Directions for this task:
Scan the data for "Pérez" and copy each matching line.

Source information:
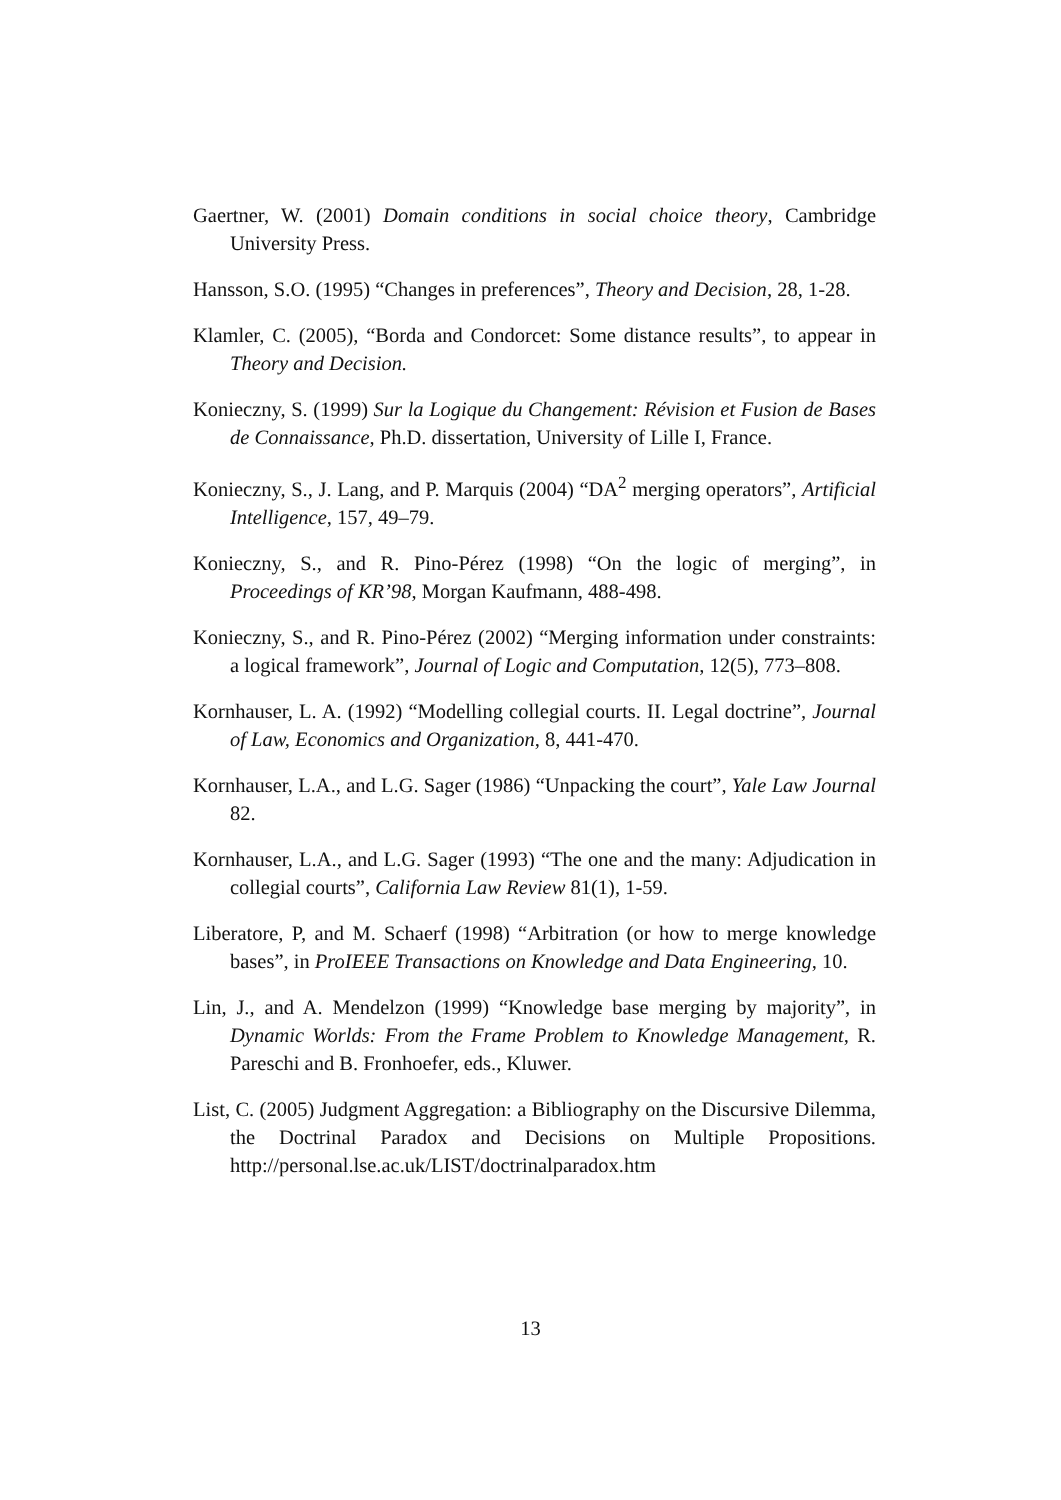Gaertner, W. (2001) Domain conditions in social choice theory, Cambridge University Press.
Hansson, S.O. (1995) “Changes in preferences”, Theory and Decision, 28, 1-28.
Klamler, C. (2005), “Borda and Condorcet: Some distance results”, to appear in Theory and Decision.
Konieczny, S. (1999) Sur la Logique du Changement: Révision et Fusion de Bases de Connaissance, Ph.D. dissertation, University of Lille I, France.
Konieczny, S., J. Lang, and P. Marquis (2004) “DA<sup>2</sup> merging operators”, Artificial Intelligence, 157, 49–79.
Konieczny, S., and R. Pino-Pérez (1998) “On the logic of merging”, in Proceedings of KR’98, Morgan Kaufmann, 488-498.
Konieczny, S., and R. Pino-Pérez (2002) “Merging information under constraints: a logical framework”, Journal of Logic and Computation, 12(5), 773–808.
Kornhauser, L. A. (1992) “Modelling collegial courts. II. Legal doctrine”, Journal of Law, Economics and Organization, 8, 441-470.
Kornhauser, L.A., and L.G. Sager (1986) “Unpacking the court”, Yale Law Journal 82.
Kornhauser, L.A., and L.G. Sager (1993) “The one and the many: Adjudication in collegial courts”, California Law Review 81(1), 1-59.
Liberatore, P, and M. Schaerf (1998) “Arbitration (or how to merge knowledge bases”, in ProIEEE Transactions on Knowledge and Data Engineering, 10.
Lin, J., and A. Mendelzon (1999) “Knowledge base merging by majority”, in Dynamic Worlds: From the Frame Problem to Knowledge Management, R. Pareschi and B. Fronhoefer, eds., Kluwer.
List, C. (2005) Judgment Aggregation: a Bibliography on the Discursive Dilemma, the Doctrinal Paradox and Decisions on Multiple Propositions. http://personal.lse.ac.uk/LIST/doctrinalparadox.htm
13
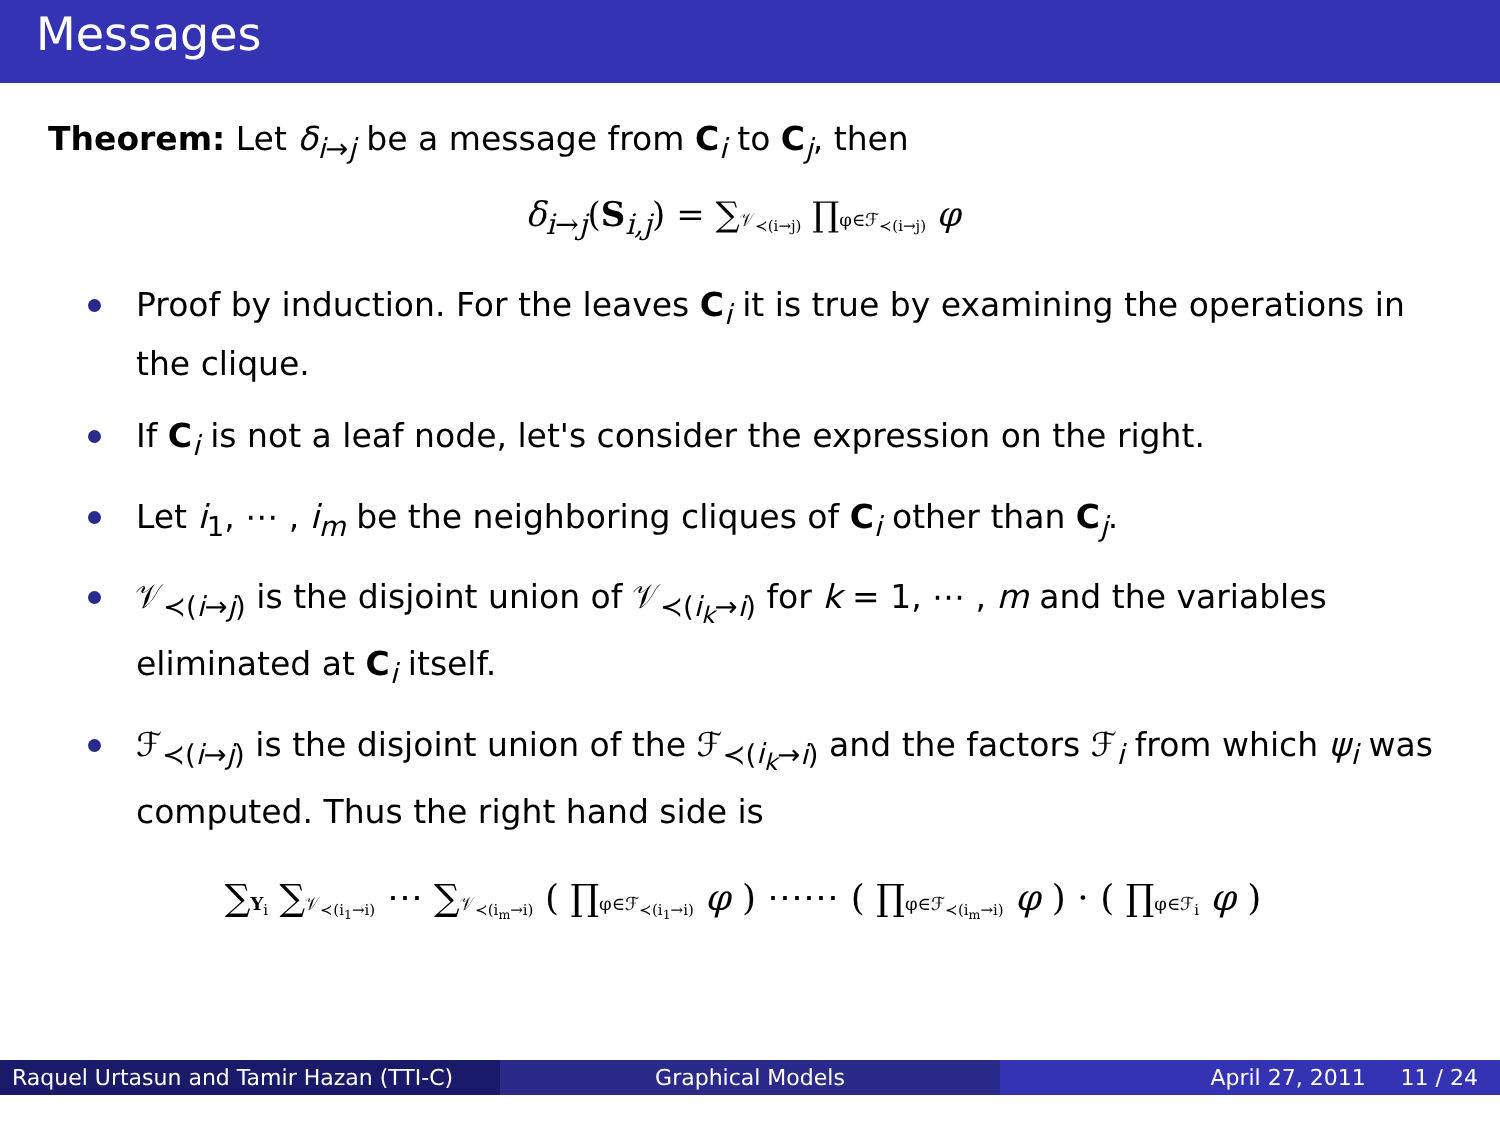Messages
Theorem: Let δ<sub>i→j</sub> be a message from C<sub>i</sub> to C<sub>j</sub>, then
δ<sub>i→j</sub>(S<sub>i,j</sub>) = ∑𝒱<sub>≺(i→j)</sub> ∏φ∈ℱ<sub>≺(i→j)</sub> φ
Proof by induction. For the leaves C<sub>i</sub> it is true by examining the operations in the clique.
If C<sub>i</sub> is not a leaf node, let's consider the expression on the right.
Let i<sub>1</sub>, ⋯ , i<sub>m</sub> be the neighboring cliques of C<sub>i</sub> other than C<sub>j</sub>.
𝒱<sub>≺(i→j)</sub> is the disjoint union of 𝒱<sub>≺(i<sub>k</sub>→i)</sub> for k = 1, ⋯ , m and the variables eliminated at C<sub>i</sub> itself.
ℱ<sub>≺(i→j)</sub> is the disjoint union of the ℱ<sub>≺(i<sub>k</sub>→i)</sub> and the factors ℱ<sub>i</sub> from which ψ<sub>i</sub> was computed. Thus the right hand side is
∑Y<sub>i</sub> ∑𝒱<sub>≺(i<sub>1</sub>→i)</sub> ⋯ ∑𝒱<sub>≺(i<sub>m</sub>→i)</sub> ( ∏φ∈ℱ<sub>≺(i<sub>1</sub>→i)</sub> φ ) ⋯⋯ ( ∏φ∈ℱ<sub>≺(i<sub>m</sub>→i)</sub> φ ) · ( ∏φ∈ℱ<sub>i</sub> φ )
Raquel Urtasun and Tamir Hazan (TTI-C)
Graphical Models April 27, 2011 11 / 24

Output of the task:
Konieczny, S., and R. Pino-Pérez (1998) “On the logic of merging”, in Proceedings of KR’98, Morgan Kaufmann, 488-498.
Konieczny, S., and R. Pino-Pérez (2002) “Merging information under constraints: a logical framework”, Journal of Logic and Computation, 12(5), 773–808.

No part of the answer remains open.